D3.146 - Impact of Switching from Omalizumab to Dupilumab in Severe Asthma Patients: A Retrospective Evaluation of Efficacy and Inflammatory Biomarkers

Biologics have revolutionized the treatment of severe asthma. Nonetheless, some patients may not respond adequately to the initial treatment requiring a switch to another one. This study assessed the impact of switching omalizumab (OMA) to dupilumab (DUPI) treatment in these patients.

This retrospective analysis included severe asthma patients, treated at a specialized outpatient clinic, who transitioned to DUPI after a period on OMA. Clinical data were collected regarding exacerbations (EXC) and courses of systemic corticosteroids (OCS) per year as well as type 2 inflammation biomarkers (total IgE, blood eosinophils, FeNO) and lung function indicators (pre-bronchodilator (BD) FEV1 and FVC, FEV1/FVC ratio). A paired analysis at T1 (referring to the last year on OMA) and T2 (4–12 months after switching to DUPI) was performed using SPSS v26, with statistical significance defined as p-value < 0.05.

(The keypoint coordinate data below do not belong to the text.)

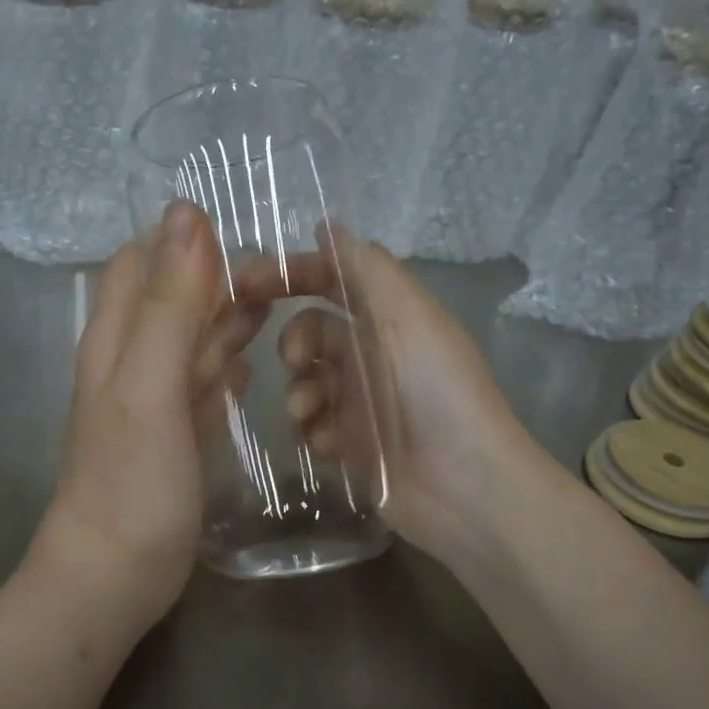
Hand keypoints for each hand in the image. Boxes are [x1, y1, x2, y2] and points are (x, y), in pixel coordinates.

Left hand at [28, 201, 256, 635]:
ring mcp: (154, 402)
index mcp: (116, 338)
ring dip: (227, 325)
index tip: (243, 240)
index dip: (186, 241)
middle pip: (172, 299)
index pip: (143, 260)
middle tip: (278, 282)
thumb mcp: (149, 385)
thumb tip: (187, 214)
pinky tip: (250, 372)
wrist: (116, 575)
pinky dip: (224, 372)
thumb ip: (169, 304)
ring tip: (278, 314)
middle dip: (217, 282)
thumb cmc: (132, 481)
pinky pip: (201, 388)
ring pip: (191, 343)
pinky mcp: (175, 437)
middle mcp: (132, 361)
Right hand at [238, 231, 542, 570]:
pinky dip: (314, 431)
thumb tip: (327, 223)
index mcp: (387, 318)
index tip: (244, 285)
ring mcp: (360, 402)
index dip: (289, 275)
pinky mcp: (353, 445)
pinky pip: (312, 427)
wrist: (464, 485)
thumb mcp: (408, 317)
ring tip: (313, 414)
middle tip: (297, 363)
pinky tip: (332, 446)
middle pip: (309, 332)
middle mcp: (371, 354)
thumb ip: (366, 269)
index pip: (330, 280)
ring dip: (300, 393)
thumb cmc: (438, 391)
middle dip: (294, 342)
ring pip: (304, 383)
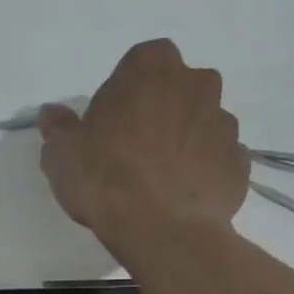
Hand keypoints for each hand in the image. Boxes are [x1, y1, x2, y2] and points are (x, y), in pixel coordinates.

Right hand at [38, 38, 249, 259]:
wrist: (164, 230)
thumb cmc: (106, 180)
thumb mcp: (61, 155)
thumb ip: (59, 129)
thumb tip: (53, 115)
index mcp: (151, 68)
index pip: (140, 63)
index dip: (126, 92)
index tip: (112, 123)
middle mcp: (197, 84)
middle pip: (177, 90)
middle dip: (161, 111)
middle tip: (136, 150)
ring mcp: (225, 123)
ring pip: (201, 123)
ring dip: (185, 141)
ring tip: (161, 181)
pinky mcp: (240, 162)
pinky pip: (218, 159)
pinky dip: (204, 171)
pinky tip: (183, 197)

13 patients were included: 46% male, median age 64 years (32–83 years), 69% also had chronic rhinosinusitis with nasal polyposis. The median treatment duration was 6 years for OMA and 10 months for DUPI. After switching to DUPI, there was a significant reduction in the number of EXC/year (p=0.002), with 54% of patients experiencing at least one EXC/year on DUPI compared to 92% on OMA. A reduction in the number of OCS courses/year (p=0.017) and in OCS-dependent patients was also noted: 3 on OMA versus 2 on DUPI, noting that these maintained daily OCS due to other comorbidities but managed to reduce the daily dose. Regarding inflammatory biomarkers, there was a significant decrease in total IgE (p=0.007), with median values of 633kU/L on OMA versus 96kU/L on DUPI, and FeNO (p=0.009), with median values of 28ppb on OMA and 13ppb on DUPI. No significant difference was observed in blood eosinophils (p=0.556). Lung function evaluation revealed a significant increase in pre-BD FEV1 (% of predicted) on DUPI (p=0.028), with a rise of more than 100 mL in 62% of patients following the therapy switch.

Switching to DUPI in non-responders to OMA demonstrated huge clinical benefits, including a reduction in EXC and OCS courses/year, as well as a decrease in type 2 inflammation (reduced FeNO and total IgE). Additionally, a significant improvement in respiratory function was observed, with a notable increase in pre-BD FEV1.